On 29 January 2000, the trial judge Amarjeet Singh delivered his verdict. In his judgement, JC Singh rejected Chan Choon Wai's defence of grave and sudden provocation. He found that in the previous occasions before her death, Koh Mew Chin made it clear that her relationship with Chan should end in view of the circumstances and contextually, Chan had plenty amount of time to ponder over the future of the couple's relationship. Koh's single remark of wanting to break up with Chan right before she died was merely a mild form of provocation and did not warrant Chan losing his self-control to the extent of strangling his girlfriend to death; his actions were merely an over-reaction mixed with jealousy towards Koh's verbal rejection. Also, based on the medical evidence of Professor Chao Tzee Cheng, the bruises around Koh's neck showed that Chan had not only used both his bare hands to strangle Koh, but had also used a ligature to strangle Koh until she died. Chan's decision to slit his wrists was just a ploy to give a false impression to the police that there was a suicide pact between him and Koh, rather than him doing so out of guilt for killing his girlfriend. JC Singh further cited that at the time of the offence, Chan never suffered from diminished responsibility or unsoundness of the mind, as confirmed by the psychiatric evidence provided by the government psychiatrist Dr Stephen Phang.

20-year-old Chan Choon Wai was found guilty of the murder of 18-year-old Koh Mew Chin and sentenced to death. Under the Penal Code of Singapore, the death penalty was mandatory for offenders guilty of murder and the sentence was carried out by hanging if it was not commuted by either the higher courts or the President of Singapore. After his sentencing, Chan reportedly smiled at his relatives as he was led away from the courtroom.

==Appeal==
On 22 May 2000, Chan Choon Wai's appeal was heard at the Court of Appeal by three judges - two Judges of Appeal Chao Hick Tin and L P Thean, and Chief Justice Yong Pung How.

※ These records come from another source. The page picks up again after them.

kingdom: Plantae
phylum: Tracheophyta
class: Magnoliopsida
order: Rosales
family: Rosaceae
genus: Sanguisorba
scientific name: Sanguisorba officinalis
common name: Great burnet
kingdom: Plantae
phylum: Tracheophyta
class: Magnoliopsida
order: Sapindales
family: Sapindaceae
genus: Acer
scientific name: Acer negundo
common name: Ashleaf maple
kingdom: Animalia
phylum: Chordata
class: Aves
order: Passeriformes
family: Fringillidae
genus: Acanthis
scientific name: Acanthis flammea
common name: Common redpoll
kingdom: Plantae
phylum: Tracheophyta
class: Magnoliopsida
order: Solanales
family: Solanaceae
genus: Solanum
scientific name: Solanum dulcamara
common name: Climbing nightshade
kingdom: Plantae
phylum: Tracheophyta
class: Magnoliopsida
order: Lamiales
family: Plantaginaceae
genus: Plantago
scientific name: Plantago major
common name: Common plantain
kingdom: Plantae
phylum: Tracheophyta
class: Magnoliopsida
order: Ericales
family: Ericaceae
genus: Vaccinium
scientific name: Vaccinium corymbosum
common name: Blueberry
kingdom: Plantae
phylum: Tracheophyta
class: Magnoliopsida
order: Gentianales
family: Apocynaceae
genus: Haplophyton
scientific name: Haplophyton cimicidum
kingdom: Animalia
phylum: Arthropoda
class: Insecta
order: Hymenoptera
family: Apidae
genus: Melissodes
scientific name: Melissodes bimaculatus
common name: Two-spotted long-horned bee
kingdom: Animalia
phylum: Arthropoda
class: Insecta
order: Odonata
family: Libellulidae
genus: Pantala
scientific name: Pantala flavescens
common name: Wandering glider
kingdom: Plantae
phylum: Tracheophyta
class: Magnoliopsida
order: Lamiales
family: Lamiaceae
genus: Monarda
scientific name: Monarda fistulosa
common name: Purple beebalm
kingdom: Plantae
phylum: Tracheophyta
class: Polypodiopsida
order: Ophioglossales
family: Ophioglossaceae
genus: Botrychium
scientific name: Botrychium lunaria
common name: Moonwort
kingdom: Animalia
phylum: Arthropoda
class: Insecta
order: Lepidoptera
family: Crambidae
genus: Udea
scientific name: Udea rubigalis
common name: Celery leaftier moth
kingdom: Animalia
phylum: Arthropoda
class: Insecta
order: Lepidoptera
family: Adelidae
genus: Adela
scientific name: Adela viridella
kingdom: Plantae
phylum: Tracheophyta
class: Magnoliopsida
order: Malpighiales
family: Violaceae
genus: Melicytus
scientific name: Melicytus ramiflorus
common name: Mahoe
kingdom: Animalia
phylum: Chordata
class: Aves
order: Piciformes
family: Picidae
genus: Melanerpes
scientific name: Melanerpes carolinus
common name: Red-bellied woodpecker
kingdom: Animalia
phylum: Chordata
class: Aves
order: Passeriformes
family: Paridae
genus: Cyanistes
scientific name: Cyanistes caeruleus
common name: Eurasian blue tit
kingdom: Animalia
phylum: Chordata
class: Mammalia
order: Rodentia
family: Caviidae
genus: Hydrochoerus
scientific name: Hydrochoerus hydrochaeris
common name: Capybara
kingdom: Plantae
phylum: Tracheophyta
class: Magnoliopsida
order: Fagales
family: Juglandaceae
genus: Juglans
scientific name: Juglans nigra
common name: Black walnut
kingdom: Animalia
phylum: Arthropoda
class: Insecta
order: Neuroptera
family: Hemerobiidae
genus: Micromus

Chan's lawyer Edmond Pereira tried to raise the same defence of sudden and grave provocation and the same arguments as the ones made in the trial to prove that at the time of the killing, Chan lost his self-control and had killed Koh while under an impaired state of mind, and sought to overturn his murder conviction. However, the appeal was dismissed after the three judges agreed with the trial judge's findings that Chan had deliberately and intentionally strangled Koh to death, and it was an over-reaction to Koh's single comment of her preferring to date Sam Hooi rather than Chan.

==Chan's fate==
After his death sentence was upheld through appeal, Chan Choon Wai was hanged in Changi Prison sometime between late 2000 and early 2001 for murdering Koh Mew Chin.

On 23 February 2001, sometime after Chan was put to death, a prison counsellor, who counselled every inmate on death row for the past five years, was interviewed about his past experiences in this job. The counsellor revealed that he counselled Chan for more than a year prior to Chan facing the gallows. He revealed that during his interactions with Chan, he observed that Chan was gradually harbouring remorse for killing Koh, and Chan was noticeably resigned to his fate, knowing that he would inevitably be executed and similarly, Chan's family were also resigned to the likelihood of Chan undergoing execution for his offence despite their lament that he would die at an early age as a result of committing murder.

In February 2000, the case of Koh's murder was one of the ten most high-profile acts of violence against women in Singapore that happened during the past year.